Traylor does not suggest that all media should be fact-checked, but instead that it should be consumed with an understanding of its characteristics.
“Being media literate does not mean you no longer watch Jersey Shore,” he said.
What it does mean is that Jersey Shore time is separate from news media time, which is separate from social media scrolling time. Partitioning these activities can directly combat information overload and exhaustion.
To follow Geedey or Snowball’s advice of checking and being checked through in-person social interaction, it is not necessary to call out every fallacy or flaw all the time. Similar to the enjoyment of watching Jersey Shore is the enjoyment of the irrational or the nonacademic. In other words, be kind and reasonable about what corrections you make.
“If you tell your neighbor, ‘you’re reading the horoscope; you shouldn’t do that,’ I think it would be reasonable for your neighbor to say, ‘why don’t you mind your business?’” Geedey said. “If your neighbor has incorrect beliefs about immigrants, maybe we have more of a duty to communicate and help folks make decisions based on real information.”
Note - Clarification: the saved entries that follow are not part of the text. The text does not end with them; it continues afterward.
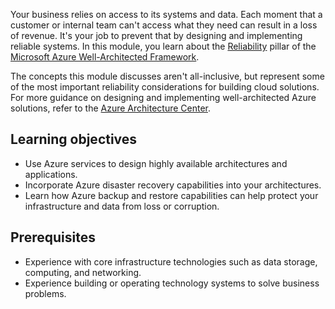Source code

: Your business relies on access to its systems and data. Each moment that a customer or internal team can't access what they need can result in a loss of revenue. It's your job to prevent that by designing and implementing reliable systems. In this module, you learn about the [Reliability](/azure/well-architected/resiliency) pillar of the [Microsoft Azure Well-Architected Framework](/azure/well-architected).

The concepts this module discusses aren't all-inclusive, but represent some of the most important reliability considerations for building cloud solutions. For more guidance on designing and implementing well-architected Azure solutions, refer to the [Azure Architecture Center](/azure/architecture).

## Learning objectives

- Use Azure services to design highly available architectures and applications.
- Incorporate Azure disaster recovery capabilities into your architectures.
- Learn how Azure backup and restore capabilities can help protect your infrastructure and data from loss or corruption.

## Prerequisites

- Experience with core infrastructure technologies such as data storage, computing, and networking.
- Experience building or operating technology systems to solve business problems.
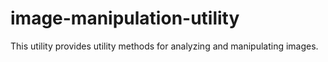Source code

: # image-manipulation-utility
This utility provides utility methods for analyzing and manipulating images.

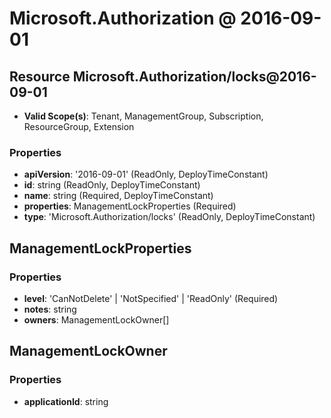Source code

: # Microsoft.Authorization @ 2016-09-01

## Resource Microsoft.Authorization/locks@2016-09-01
* **Valid Scope(s)**: Tenant, ManagementGroup, Subscription, ResourceGroup, Extension
### Properties
* **apiVersion**: '2016-09-01' (ReadOnly, DeployTimeConstant)
* **id**: string (ReadOnly, DeployTimeConstant)
* **name**: string (Required, DeployTimeConstant)
* **properties**: ManagementLockProperties (Required)
* **type**: 'Microsoft.Authorization/locks' (ReadOnly, DeployTimeConstant)

## ManagementLockProperties
### Properties
* **level**: 'CanNotDelete' | 'NotSpecified' | 'ReadOnly' (Required)
* **notes**: string
* **owners**: ManagementLockOwner[]

## ManagementLockOwner
### Properties
* **applicationId**: string

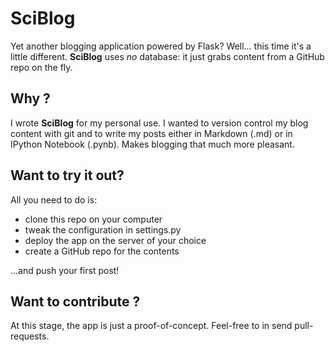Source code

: # SciBlog

Yet another blogging application powered by Flask? Well... this time it's a little different. __SciBlog__ uses *no* database: it just grabs content from a GitHub repo on the fly. 

## Why ?

I wrote __SciBlog__ for my personal use. I wanted to version control my blog content with git and to write my posts either in Markdown (.md) or in IPython Notebook (.pynb). Makes blogging that much more pleasant.

## Want to try it out?

All you need to do is:
* clone this repo on your computer
* tweak the configuration in settings.py
* deploy the app on the server of your choice
* create a GitHub repo for the contents

...and push your first post!

## Want to contribute ?
At this stage, the app is just a proof-of-concept. Feel-free to in send pull-requests.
As generations continue to grow up with access to the internet, news media and ever-present advertising, the ability to differentiate fact from fiction and opinion remains as important as ever. Doing so may take not just fact-checking, but a commitment to our friends and communities and an understanding of our strengths and weaknesses.
“If you build systems on truth, they’re more resilient because you don’t have to make things up to make them work,” Traylor said.